Required action: Give back the full listing verbatim, apart from its images.

Source data:
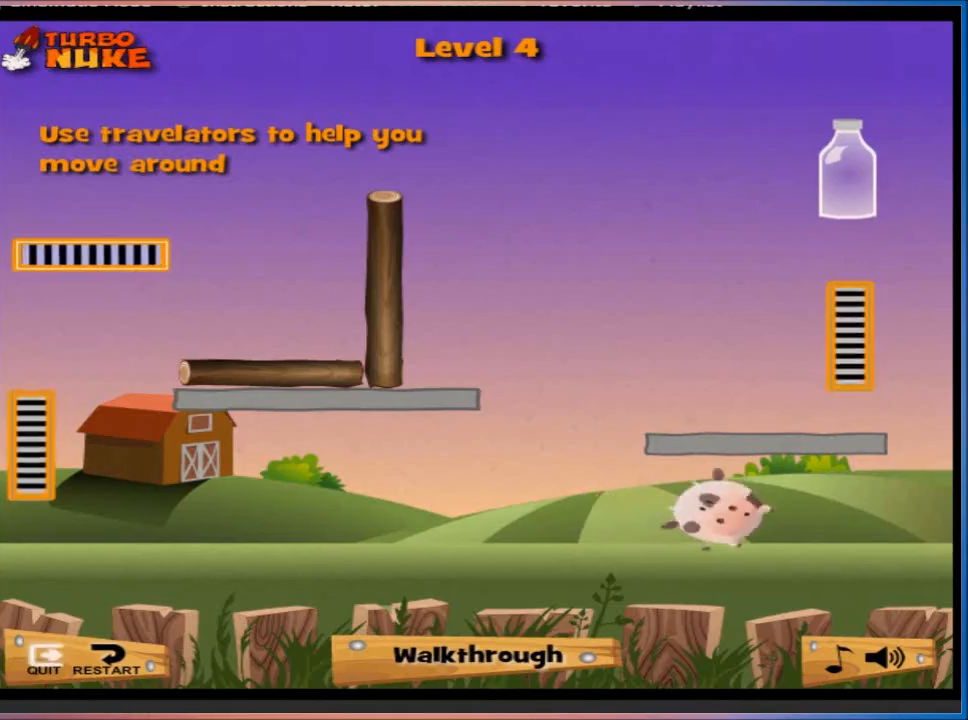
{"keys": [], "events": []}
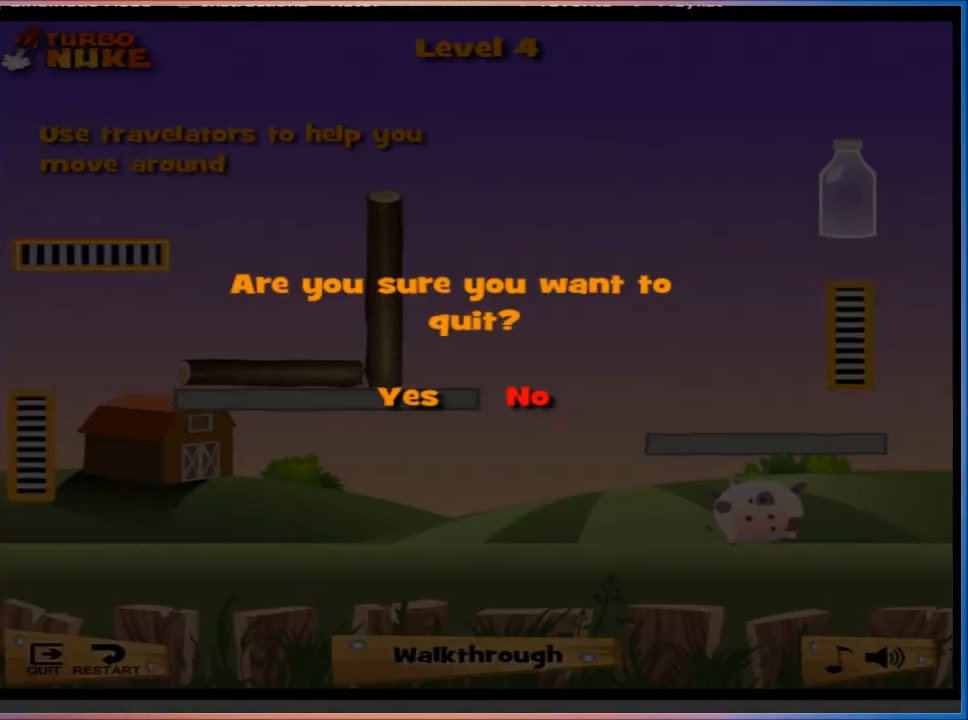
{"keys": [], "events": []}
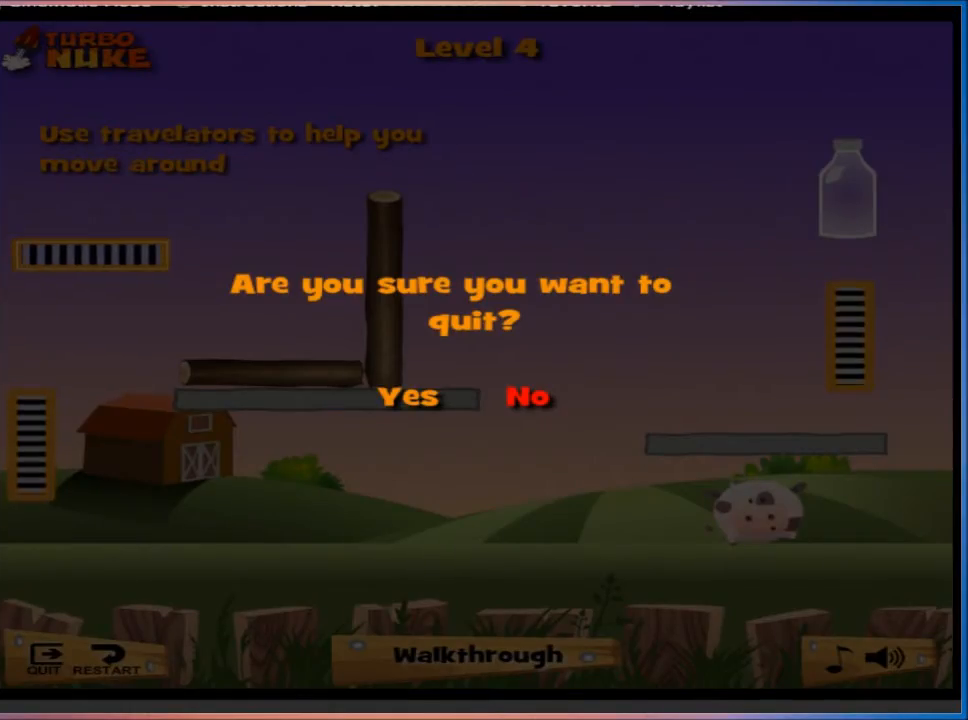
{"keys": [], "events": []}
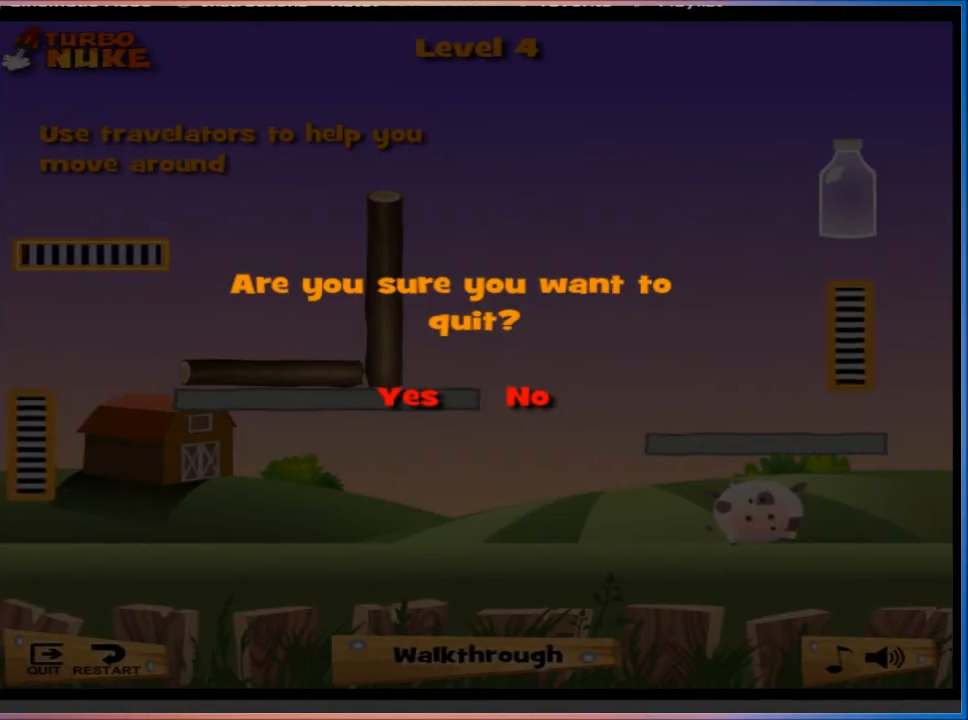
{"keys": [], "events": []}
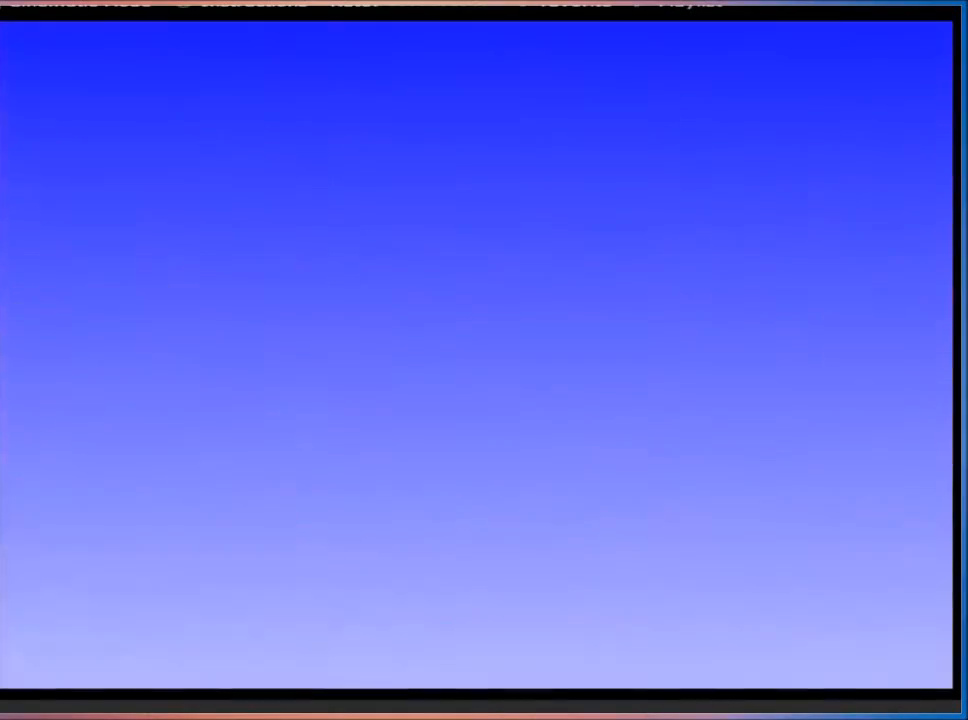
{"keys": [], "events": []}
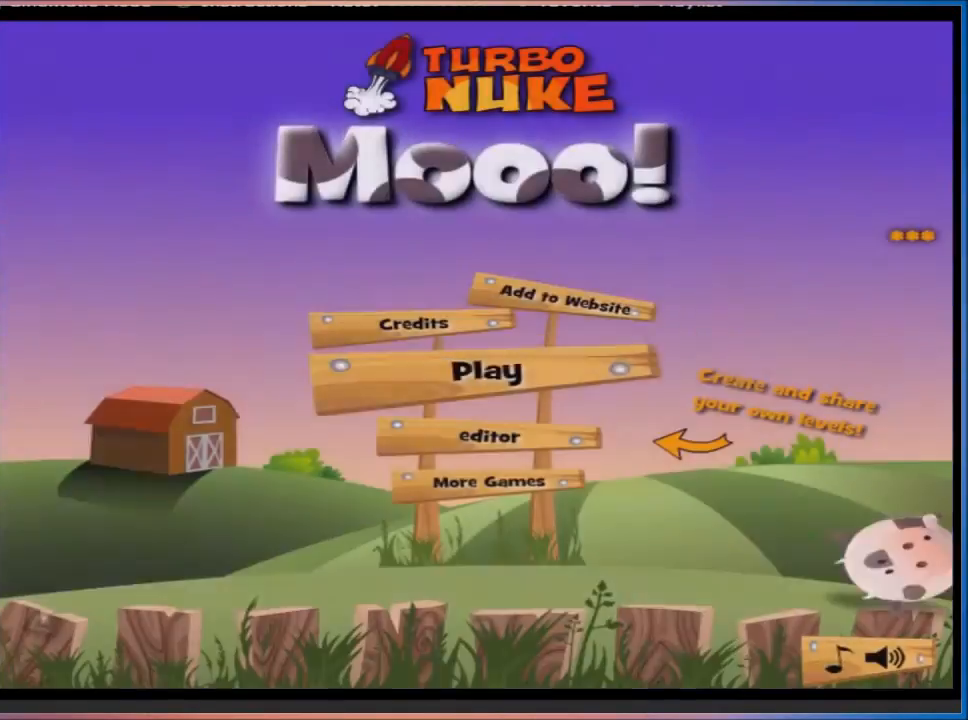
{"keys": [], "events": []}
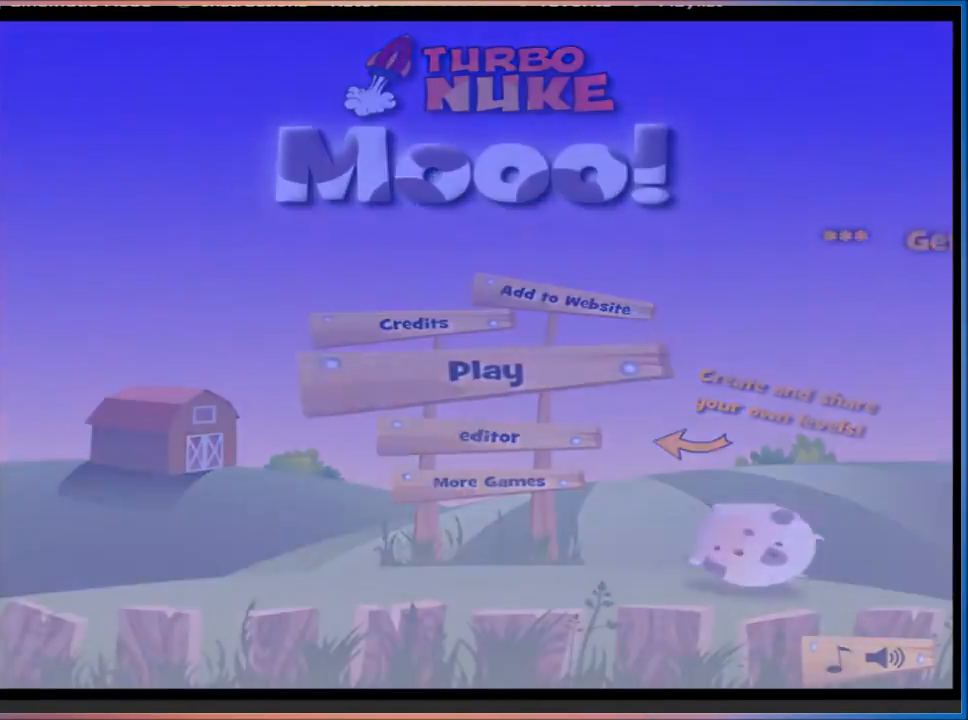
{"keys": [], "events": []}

Written response:
{"keys": [], "events": []}
{"keys": [], "events": []}
{"keys": [], "events": []}
{"keys": [], "events": []}
{"keys": [], "events": []}
{"keys": [], "events": []}
{"keys": [], "events": []}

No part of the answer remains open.